[Dataset entries]
○ ○ ○ ○

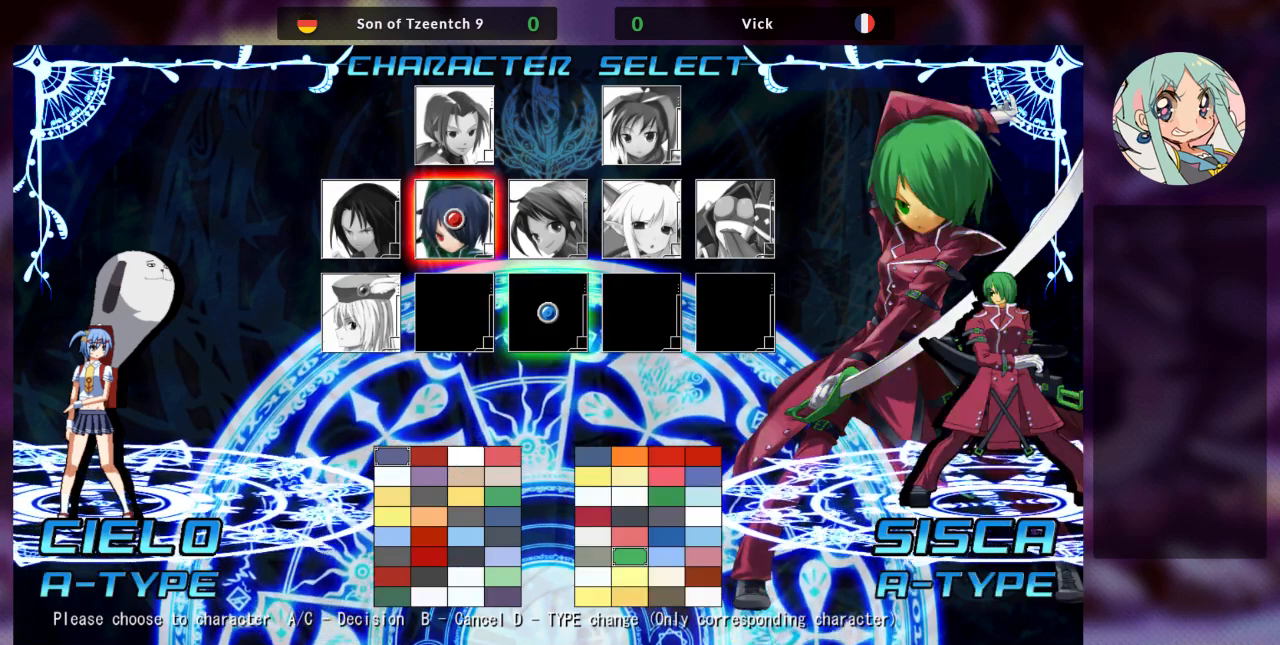
{"buttons": [], "left_stick": "center", "events": [[167, "left_stick", "center"]]}
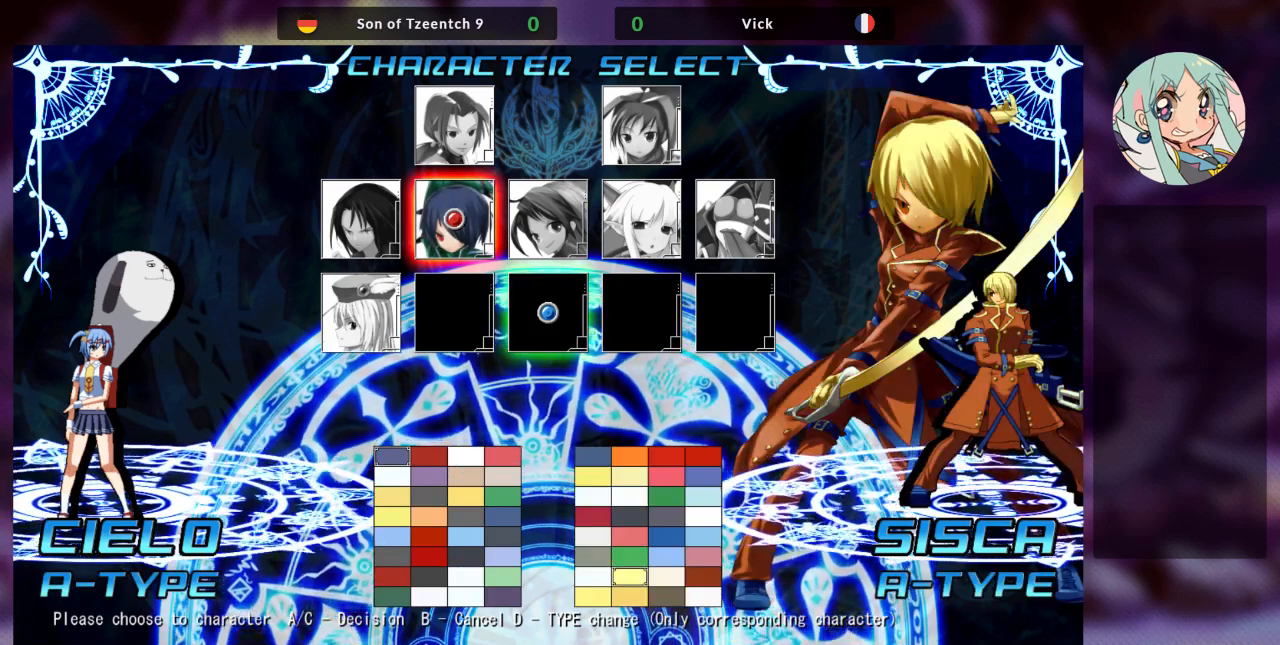
{"buttons": [], "left_stick": "down", "events": [[400, "left_stick", "down"]]}
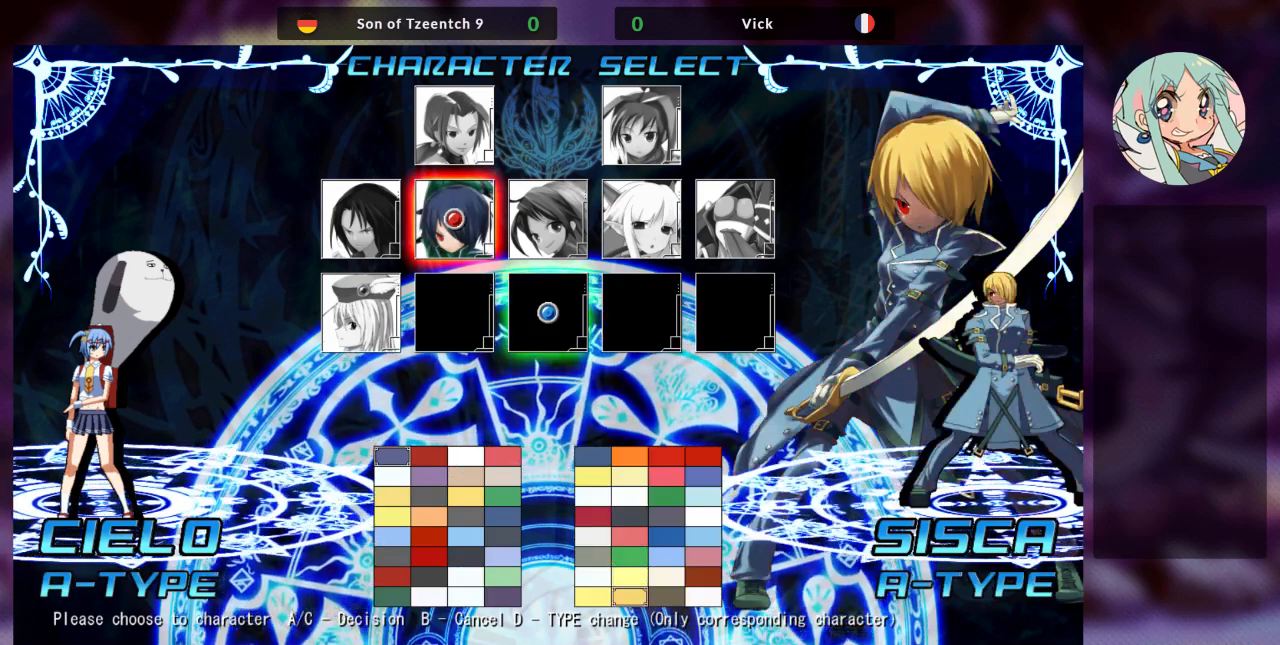
{"buttons": [], "left_stick": "center", "events": [[33, "left_stick", "center"]]}
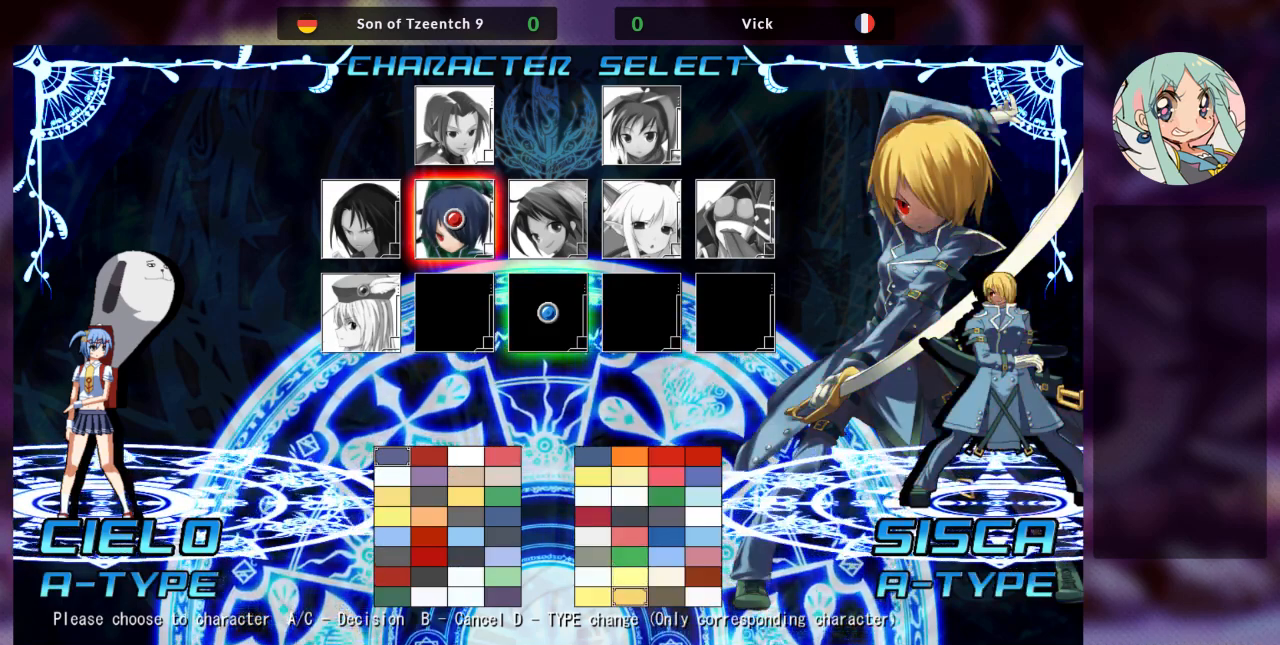
{"buttons": [], "left_stick": "center", "events": [[100, "left_stick", "right"], [267, "left_stick", "center"]]}
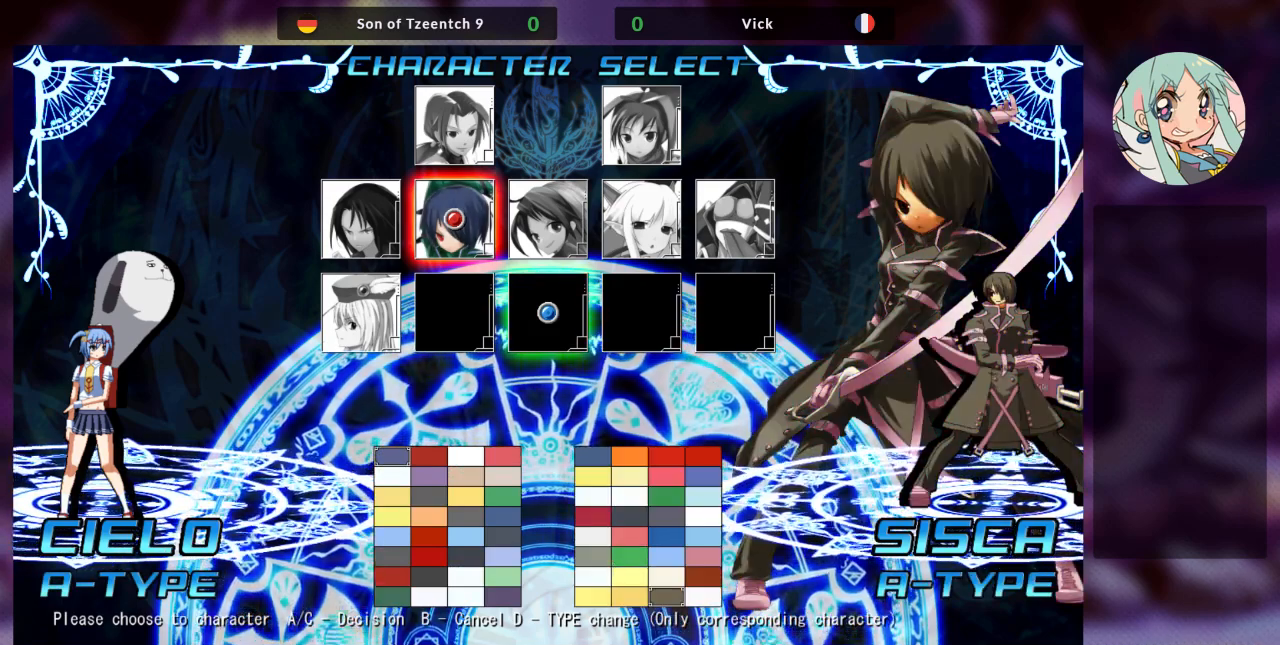
{"buttons": [], "left_stick": "center", "events": []}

○ ○ ○ ○

- _Task brief_: Transcribe each line above exactly, pictures excluded.

- _Exercise output_:
{"buttons": [], "left_stick": "center", "events": [[167, "left_stick", "center"]]}
{"buttons": [], "left_stick": "down", "events": [[400, "left_stick", "down"]]}
{"buttons": [], "left_stick": "center", "events": [[33, "left_stick", "center"]]}
{"buttons": [], "left_stick": "center", "events": [[100, "left_stick", "right"], [267, "left_stick", "center"]]}
{"buttons": [], "left_stick": "center", "events": []}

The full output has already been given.